Слева открылась и помчалась назад уходившая в недосягаемую высь проволочная сетка, какими в зоопарках оплетают вольеры с птицами.

“Чтобы камнем не запустили”, – пояснил квази-Амос. Через такую ограду и вправду никакой Давид не сумел бы набить Голиафу даже самый крошечный фингальчик, – так что из-за сетки прилетела только парочка мин, да и то одна разорвалась с большим перелетом, а другая отрикошетила от резиновой покрышки и вообще не взорвалась – никто и головы не повернул. Стремительность автобуса и сгустившиеся сумерки не позволили мне толком разглядеть сам поселок – одноэтажные домики с плоскими крышами успели только напомнить мне тот аул имени

Тридцать Девятого Съезда КПСС в Тургайской столовой стране, где, последовательно ставя перед собой уголком учебник за учебником, я некоторое время преподавал все предметы подряд в крошечной русской школе. Правда, в ауле все мазанки были глиняные, а здесь как будто бетонные. Вместо людей глаз успел ухватить лишь какие-то тени.

Затем в салоне вспыхнул свет, погрузив внешний мир в непроглядную тьму, в которой мы довольно долго петляли, пока вдруг не вырвались к сапфировому зареву над вершиной каменной горы, куда мы немедленно и взлетели по спирали (снова заложило уши), и я с вершины еще успел ухватить краешек окончательно канувшего солнца.

Спрыгнув с подножки, я оказался в концлагере: охрана с автоматами, железные ворота, колючая проволока, плац, бараки, прожектора… И спиной к ним, почти неразличимая, но с оборвавшимся сердцем мгновенно угаданная мною, стояла Женя в темной косынке, обмотанной вокруг головы. Она бросилась ко мне, и мы намертво обнялись. И, стиснув друг друга, простояли даже и не знаю сколько времени – час или четыре.

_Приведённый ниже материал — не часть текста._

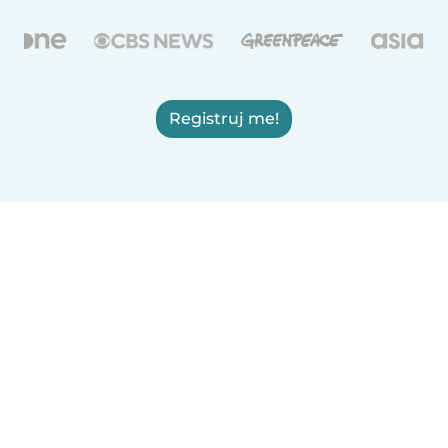
Registruj me!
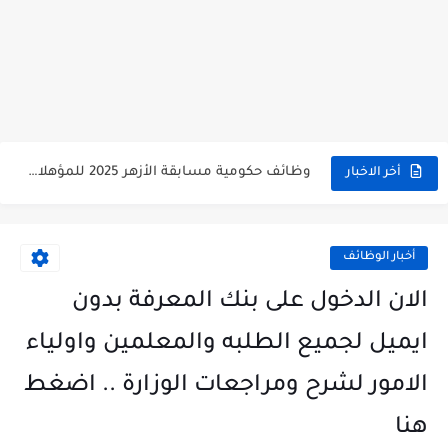
وظائف حكومية مسابقة الأزهر 2025 للمؤهلات والكليات المطلوبة للتقديم لمسابقة...
أخر الاخبار
وظائف خالية بالجهاز القومى للتنسيق الحضاري للحاصلين على مؤهلات عليا...
اعلان وظائف جريدة الاهرام المصرية عدد الجمعة 2025 للمؤهلات...
أخبار الوظائف
وظائف خالية بشركة التنقيب عن البترول للحاصلين على مؤهلات عليا...
الان الدخول على بنك المعرفة بدون
وظائف مجموعة العربى للحاصلين على بكالوريوس الهندسة تخصص ميكانيكا وكهرباء...
ايميل لجميع الطلبه والمعلمين واولياء
اعلان وظائف جريدة الاهرام العدد الاسبوعى بتاريخ اليوم الجمعة 2024/7/26
الامور لشرح ومراجعات الوزارة .. اضغط
فتح باب التقديم بإكاديمية الشرطة للحاصلين على مؤهلات عليا (تجارة...
هنا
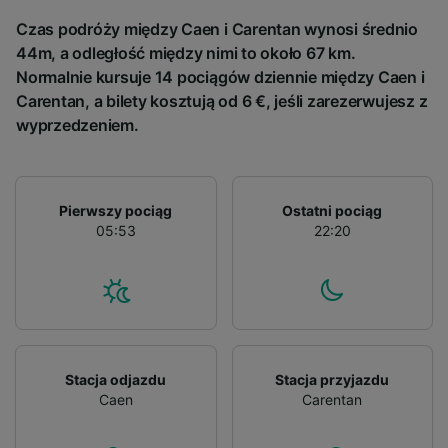
audience research and services development.
Czas podróży między Caen i Carentan wynosi średnio
List of Partners
44m, a odległość między nimi to około 67 km.
Normalnie kursuje 14 pociągów dziennie między Caen i
Carentan, a bilety kosztują od 6 €, jeśli zarezerwujesz z
wyprzedzeniem.
Pierwszy pociąg
Ostatni pociąg
05:53
22:20
Stacja odjazdu
Stacja przyjazdu
Caen
Carentan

Оказалось, кроме большой радости меня ждала и малая: Миша был в

Киеве – он не мог оставить Блюму, которая не могла оставить постсоветскую Родину. Я почти не ревновал к тому, что он обладал ее телом, но лишь сейчас я осознал всю разъедающую глубину моей ревности к тому, что он обладал ее душой. В свое время она вдруг мимоходом сообщила мне как о деле самом обыкновенном, что Блюма, по словам Миши, обладает провидческим даром, – меня так передернуло, что я даже сумел об этом забыть, чтобы окончательно не потерять уважения к ней. Утверждать что-то бездоказательно, то есть не убеждать, а навязывать свою волю, – для меня наигнуснейший вид изнасилования. И лицезреть, как он ее насилует богом, Блюмой, своей гениальностью, злобной кошерностью, а она тает от наслаждения… А я не насиловал, зато и не одурманивал, оставлял ее свободной, то есть неприкаянной.